Tuesday, October 07, 2008

GOP Desperation - President Palin?

Really? Can anyone seriously be thinking this? Smells like desperation.

From The First Post:

Should Republicans ‘flip the ticket’ and go with Palin for President?

A bizarre suggestion that the Republicans should 'flip the ticket' - in other words, make Sarah Palin their presidential candidate and John McCain her running mate - has been gaining ground since Frank Rich added his weight to the idea in a New York Times column at the weekend. "You have to wonder how long it will be before they plead with him [McCain] to think of his health, get out of the way and pull the ultimate stunt of flipping the ticket," wrote Rich. "Palin, we can be certain, wouldn't even blink."

Rich argued that McCain was fading into "incoherence and irrelevance" and was in danger of being overshadowed by Palin. He said McCain was campaigning "without an economic message", which would severely hurt his chances in the Rust Belt states such as Michigan. This was the state McCain all but conceded last week when he withdrew his campaign staff - a decision his running mate publicly questioned at the weekend.

There are also lingering questions about McCain's physical and mental health, according to Rich. The Republican candidate is looking increasingly shaky "whether he's repeating his 'Miss Congeniality' joke twice in the same debate... or repeatedly confusing proper nouns that begin with S (Sunni, Shia, Sudan, Somalia, Spain)". As for McCain's "kamikaze mission" to Washington during the recent bail-out bill crisis, it "seemed crazed".

Against this backdrop, Palin has outdone McCain with her self-confidence and "hyper ambition", claimed Rich. Palin admitted she hadn't "even blinked" when asked if she wanted to be McCain's running-mate, and she was oddly "flip and chipper" when Gwen Ifill, the moderator in the vice presidential TV debate, asked how she would govern should McCain die in office. Palin, Rich concludes, "wants to be president, she thinks she can be president, she thinks she will be president". And since the VP debate, it had become clear to Republicans that "it's Palin, not McCain, who is their last hope for victory".

Mike Smithson has picked up Rich's argument on the British site PoliticalBetting.com, saying he is putting £23 (a portion of the profit he made on his bet that Mandelson would not serve a full term as EU Trade Commissioner) on Palin becoming the next president. The potential winnings are £10,026. "Crazy? Maybe - maybe not," says Smithson.

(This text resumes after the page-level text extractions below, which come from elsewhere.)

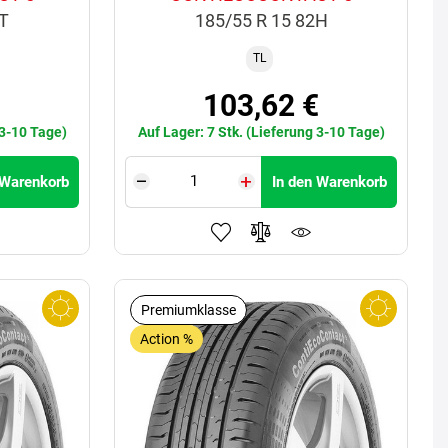
8T
185/55 R 15 82H
TL
103,62 €
 3-10 Tage)
Auf Lager: 7 Stk. (Lieferung 3-10 Tage)
 Warenkorb
In den Warenkorb
Premiumklasse
Action %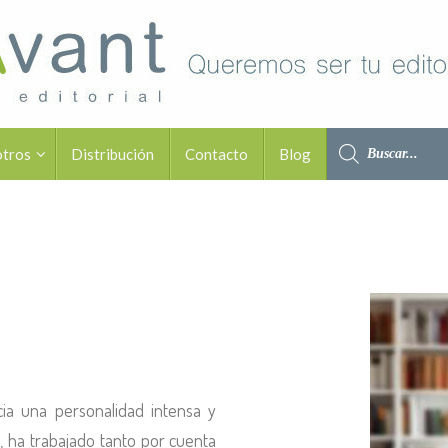
otros
Distribución
Contacto
Blog
ia una personalidad intensa y
s, ha trabajado tanto por cuenta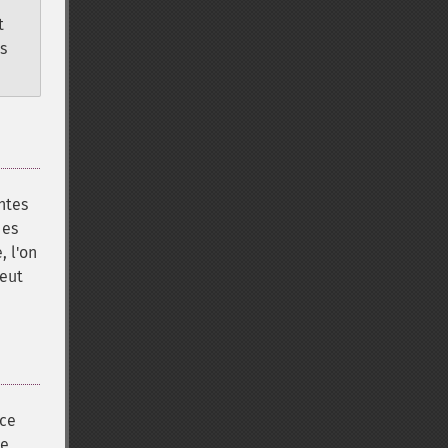
t
s
ntes
des
, l'on
peut
 ce
se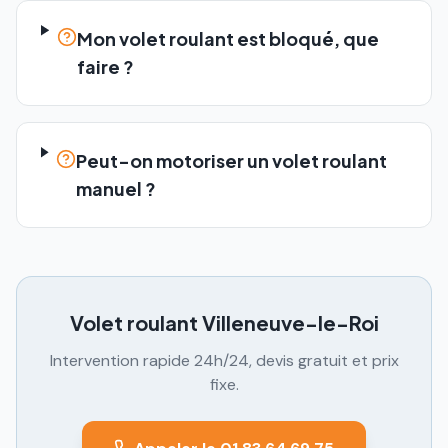
Mon volet roulant est bloqué, que
faire ?
Peut-on motoriser un volet roulant
manuel ?
Volet roulant
Villeneuve-le-Roi
Intervention rapide 24h/24, devis gratuit et prix
fixe.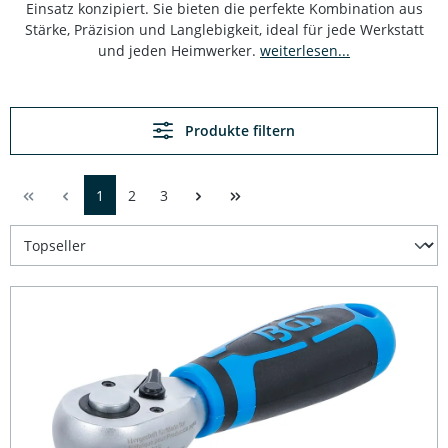
Einsatz konzipiert. Sie bieten die perfekte Kombination aus
Stärke, Präzision und Langlebigkeit, ideal für jede Werkstatt
und jeden Heimwerker.
weiterlesen...
Produkte filtern
1
2
3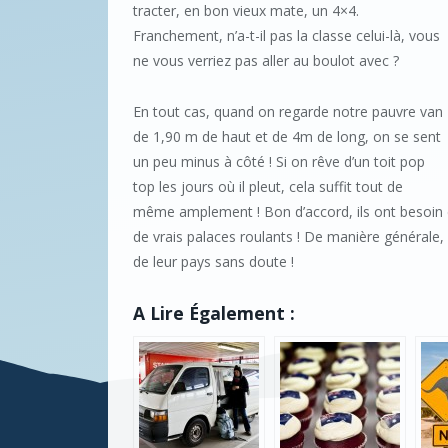
tracter, en bon vieux mate, un 4×4.
Franchement, n’a-t-il pas la classe celui-là, vous
ne vous verriez pas aller au boulot avec ?
En tout cas, quand on regarde notre pauvre van
de 1,90 m de haut et de 4m de long, on se sent
un peu minus à côté ! Si on rêve d’un toit pop
top les jours où il pleut, cela suffit tout de
même amplement ! Bon d’accord, ils ont besoin d
de vrais palaces roulants ! De manière générale, 
de leur pays sans doute !
A Lire Également :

He argues that Palin has form: "At every stage in her political career the male politicians who have helped her to progress have later found themselves being knifed. Her latest public criticism of McCain for getting out of Michigan seems remarkable and suggests she is trying to distance herself from her running mate."

In America, conservative bloggers are piling in behind the idea, even if, with four weeks to go before the election, it is far-fetched. Chris Allen Gaubatz writes: "We need a true reformer, someone who will go in and truly cut out the pork, not just talk about it... I know it's wishful thinking, but I sure wish we could flip the ticket. Palin/McCain sure does have a nice ring". Dictophobia agrees. McCain "looks like a feeble old man completely out of his depth... Flip the ticket and allow Sarah Palin to take on Osama [sic]".